At least 31 people were killed and more than 100 others wounded in protests that erupted across Kenya on Monday, a rights group said, as simmering anger against President William Ruto’s government boiled over into clashes between protesters and the police.
The group, the Kenya National Commission on Human Rights, said on Tuesday that it had also documented at least 532 arrests and two forced disappearances.
The police fired live rounds, rubber bullets, tear gas and water cannons at protesters across the country, the group said. From atop deserted overpasses across Nairobi, the capital, officers blasted tear gas canisters at demonstrators congregating below. Some protesters threw rocks at the police, while others danced.

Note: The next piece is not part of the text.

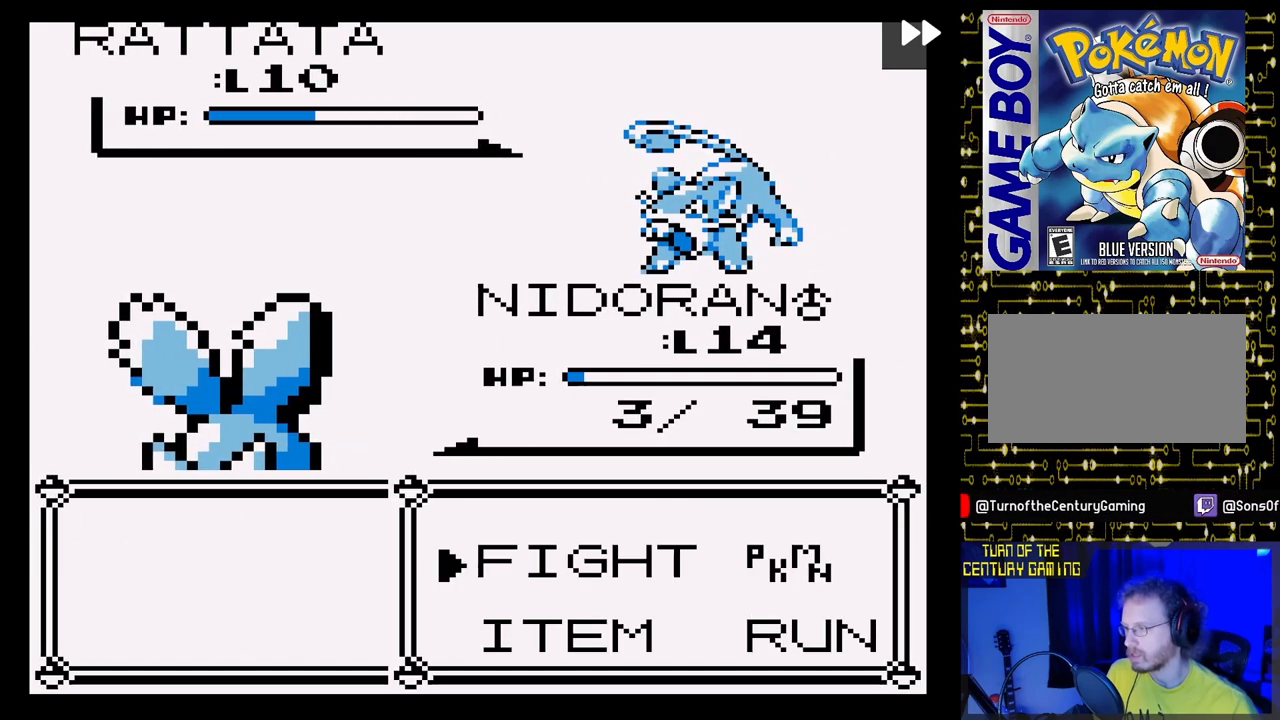
{"buttons": [], "events": [[83, "A", "up"], [333, "A", "down"], [500, "A", "up"]]}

Charles Munyao, a business owner in Nairobi’s central business district, said on Monday that people looted his shops during demonstrations on June 25. Goons, not protesters, he said, had ruined his inventory, and this time, he added, gesturing to some of the men wielding sticks, he needed his own security.
Mr. Munyao blamed the police, who, he said, have not helped him recover any stolen items or lost profits.

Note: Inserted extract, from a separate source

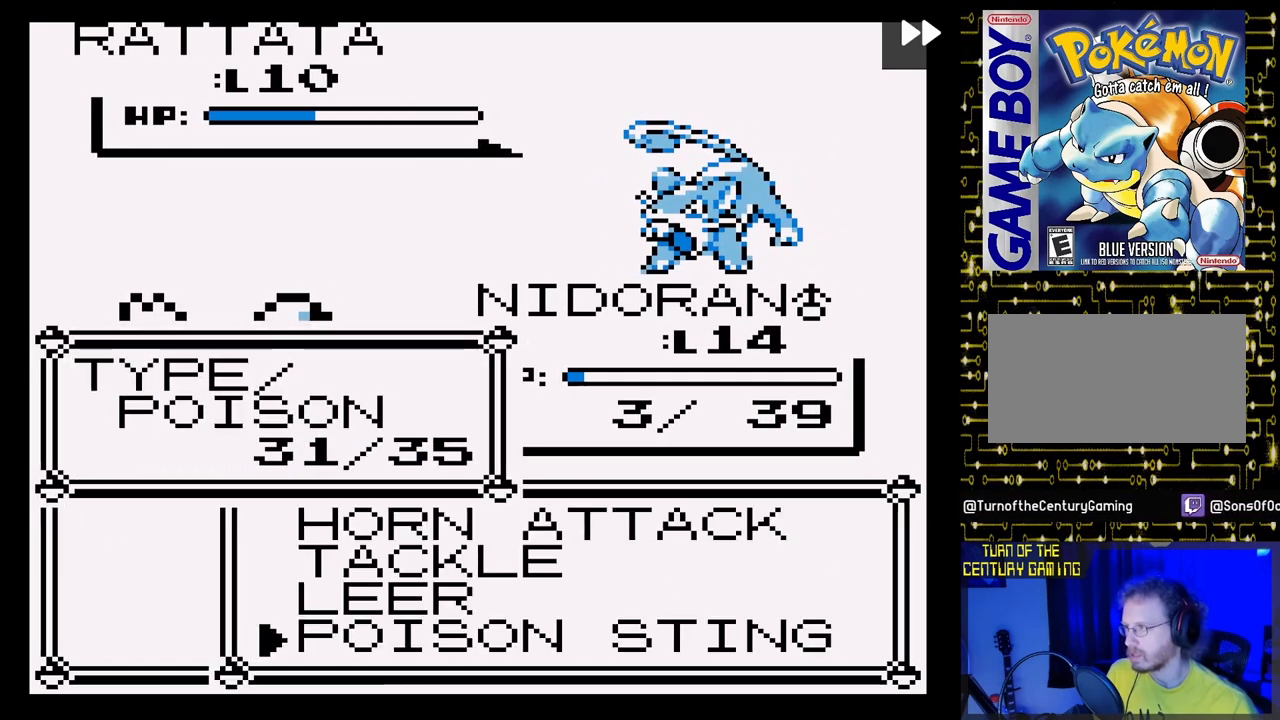
{"buttons": [], "events": [[333, "DPAD_UP", "down"], [433, "DPAD_UP", "up"]]}
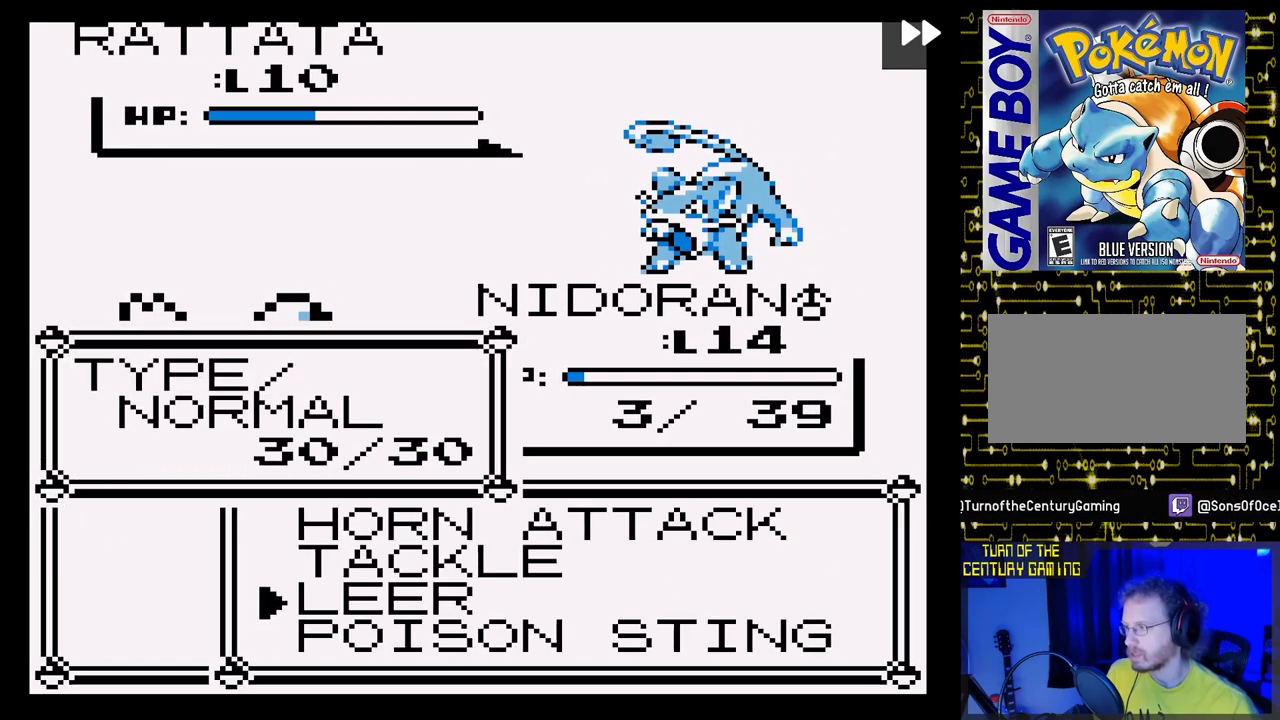
{"buttons": ["A"], "events": [[50, "DPAD_UP", "down"], [150, "DPAD_UP", "up"], [250, "DPAD_UP", "down"], [333, "DPAD_UP", "up"], [450, "A", "down"]]}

“I lost everything,” he said, pointing to a row of closed stores. “If security had been well coordinated, we would not have lost our shops.”
On Tuesday, the United Nations, which denounced the most recent demonstrations, reported that protests had broken out in 16 counties.
Ravina Shamdasani, a spokeswoman for the U.N. high commissioner for human rights, said in a news conference, “It is essential that legitimate grievances at the root of these protests are addressed.”
After the 2024 protests, dozens of people, including activists and medical workers, were abducted, interrogated and tortured, according to human rights monitors and dozens of activists.
The Kenyan police have denied targeting protesters, and Mr. Ruto has said that those who were abducted had been returned to their families.